Here $k!$ is a factorial of $k$ — the product of all positive integers less than or equal to $k$. For example, $3! = 1 \cdot 2 \cdot 3 = 6$, and $5! = 1 \cdot 2 \cdot 3 \cdot 4 \cdot 5 = 120$.
The first line contains two integers $n$ and $x$ ($1 \le n \le 500\,000$, $1 \le x \le 500\,000$).
The second line contains $n$ integers $a_1, a_2, \ldots, a_n$ ($1 \le a_i \le x$) — elements of given array.

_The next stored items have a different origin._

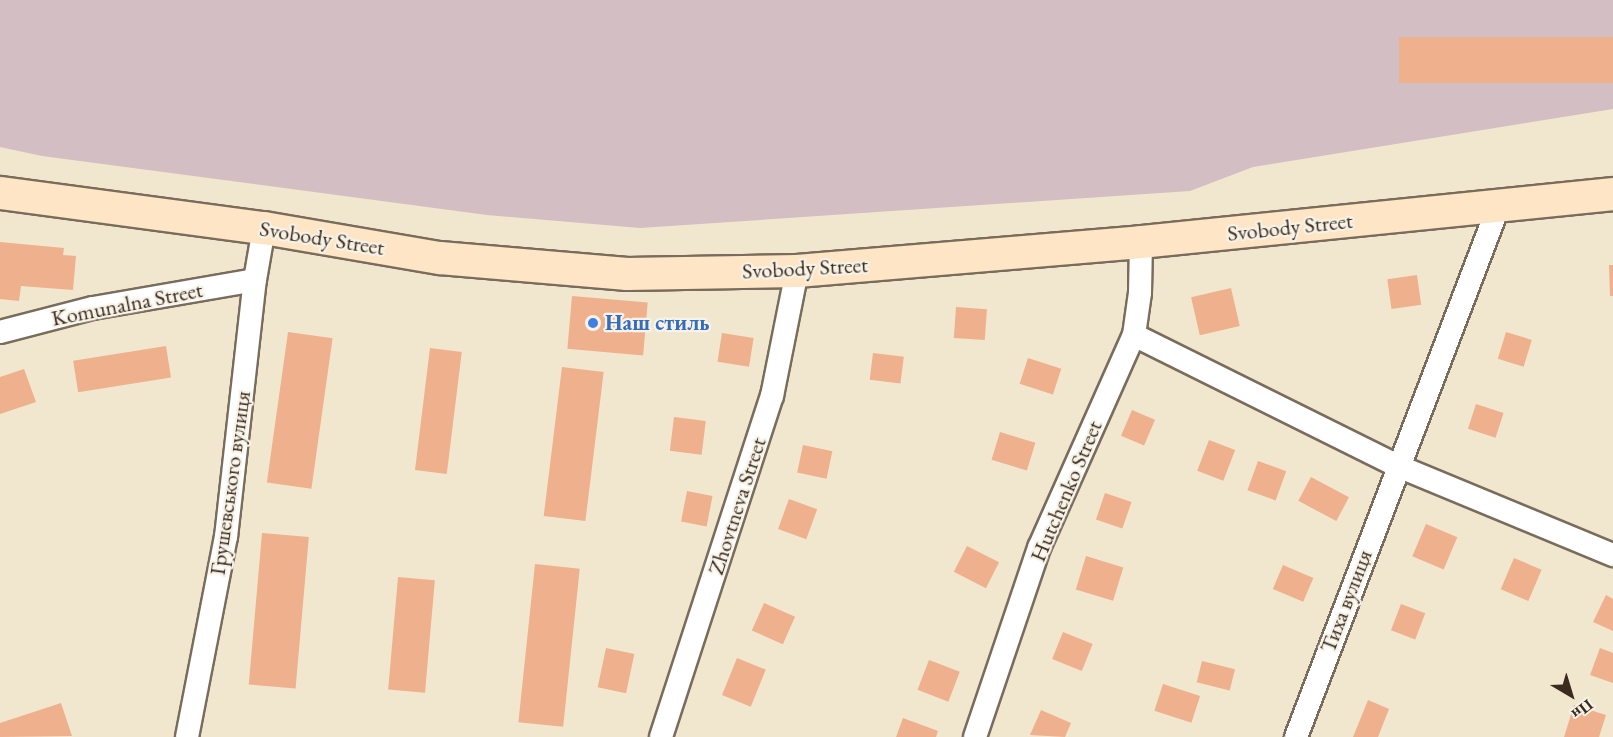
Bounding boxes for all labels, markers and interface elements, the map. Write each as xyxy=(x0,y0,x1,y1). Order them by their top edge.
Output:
street label: Svobody Street xyxy=(1226,207,1354,247)
street label: Svobody Street xyxy=(258,215,386,261)
street label: Svobody Street xyxy=(741,252,869,284)
street label: Komunalna Street xyxy=(49,276,205,332)
place label: Наш стиль xyxy=(605,310,710,336)
marker: Наш стиль xyxy=(586,316,600,330)
street label: Грушевського вулиця xyxy=(204,389,256,577)
street label: Hutchenko Street xyxy=(1024,416,1108,566)
street label: Zhovtneva Street xyxy=(702,434,772,578)
street label: Тиха вулиця xyxy=(1314,546,1378,656)
north arrow xyxy=(1541,665,1601,725)
text: Пн xyxy=(1567,695,1597,725)

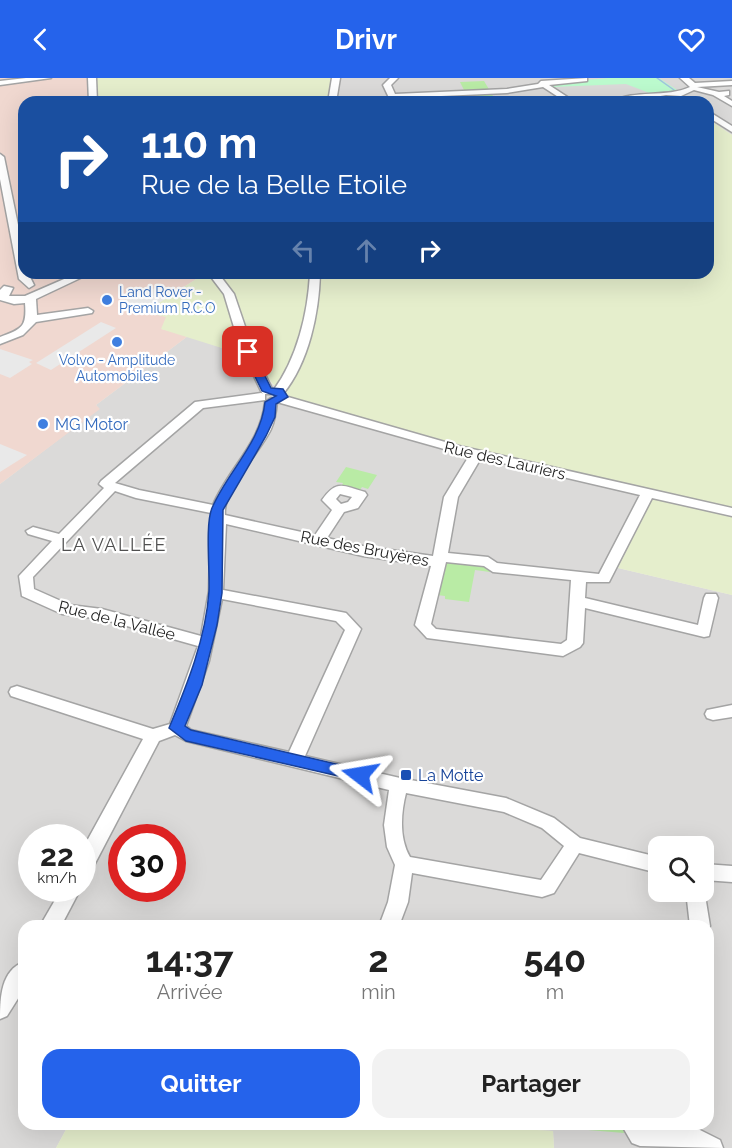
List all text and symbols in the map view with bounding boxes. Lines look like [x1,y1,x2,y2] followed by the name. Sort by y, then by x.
[24,23,57,56] icon: back
[675,23,708,56] icon: heart
[335,24,397,55] text: Drivr
[141,119,257,168] text: 110 m
[42,120,120,198] icon: right
[141,169,407,200] text: Rue de la Belle Etoile
[287,234,320,267] icon: left
[350,234,383,267] icon: ahead
[413,234,446,267] icon: right
[119,284,215,316] place label: Land Rover - Premium R.C.O
[100,293,114,307] marker: Land Rover - Premium R.C.O
[222,326,273,377] pin
[110,335,124,349] marker: Volvo - Amplitude Automobiles
[231,335,264,368] icon: arrive
[59,352,175,384] place label: Volvo - Amplitude Automobiles
[55,415,129,434] place label: MG Motor
[36,417,50,431] marker: MG Motor
[442,437,568,484] street label: Rue des Lauriers
[299,527,431,570] street label: Rue des Bruyères
[61,533,167,555] district label: LA VALLÉE
[57,597,177,644] street label: Rue de la Vallée
[328,743,392,807] position arrow
[418,766,483,785] place label: La Motte
[399,768,413,782] marker: La Motte
[108,824,186,902] speed limit sign: 30
[648,836,714,902] map controls
[648,836,714,902] button: search
[40,838,74,873] text: 22
[37,869,77,887] text: km/h
[146,938,233,980] text: 14:37
[368,938,389,980] text: 2
[524,938,586,980] text: 540
[157,980,222,1004] text: Arrivée
[361,980,396,1004] text: min
[546,980,564,1004] text: m
[42,1049,360,1118] button: Quitter
[372,1049,690,1118] button: Partager

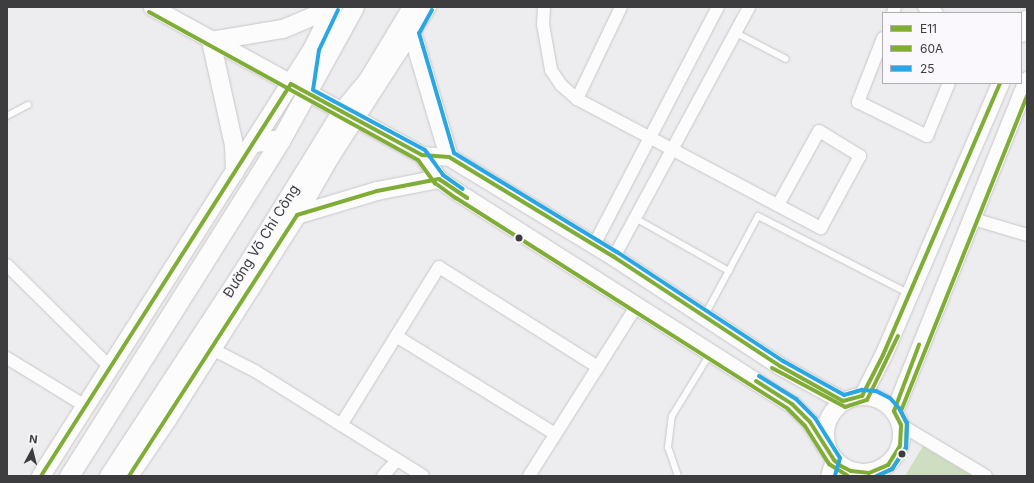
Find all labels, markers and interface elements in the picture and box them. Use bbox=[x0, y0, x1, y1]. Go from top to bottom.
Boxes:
legend bbox=[882, 12, 1022, 84]
text: E11 bbox=[920, 21, 937, 36]
text: 60A bbox=[920, 41, 943, 56]
text: 25 bbox=[920, 61, 935, 76]
street label: Đường Võ Chí Công bbox=[219, 181, 303, 301]
unlabelled marker bbox=[514, 233, 524, 243]
north arrow bbox=[12, 431, 52, 471]
text: N bbox=[28, 432, 38, 447]
unlabelled marker bbox=[897, 449, 907, 459]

In the only line print "Yes" (without quotes) if $a_1! + a_2! + \ldots + a_n!$ is divisible by $x!$, and "No" (without quotes) otherwise.
Input
The first line contains two integers $n$ and $x$ ($1 \le n \le 500\,000$, $1 \le x \le 500\,000$).
The second line contains $n$ integers $a_1, a_2, \ldots, a_n$ ($1 \le a_i \le x$) — elements of given array.
Output
In the only line print "Yes" (without quotes) if $a_1! + a_2! + \ldots + a_n!$ is divisible by $x!$, and "No" (without quotes) otherwise.
6 4
3 2 2 2 3 3
8 3
3 2 2 2 2 2 1 1
7 8
7 7 7 7 7 7 7
10 5
4 3 2 1 4 3 2 4 3 4
2 500000
499999 499999
Yes
Yes
No
No
No
Note
In the first example $3! + 2! + 2! + 2! + 3! + 3! = 6 + 2 + 2 + 2 + 6 + 6 = 24$. Number $24$ is divisible by $4! = 24$.
In the second example $3! + 2! + 2! + 2! + 2! + 2! + 1! + 1! = 18$, is divisible by $3! = 6$.
In the third example $7! + 7! + 7! + 7! + 7! + 7! + 7! = 7 \cdot 7!$. It is easy to prove that this number is not divisible by $8!$.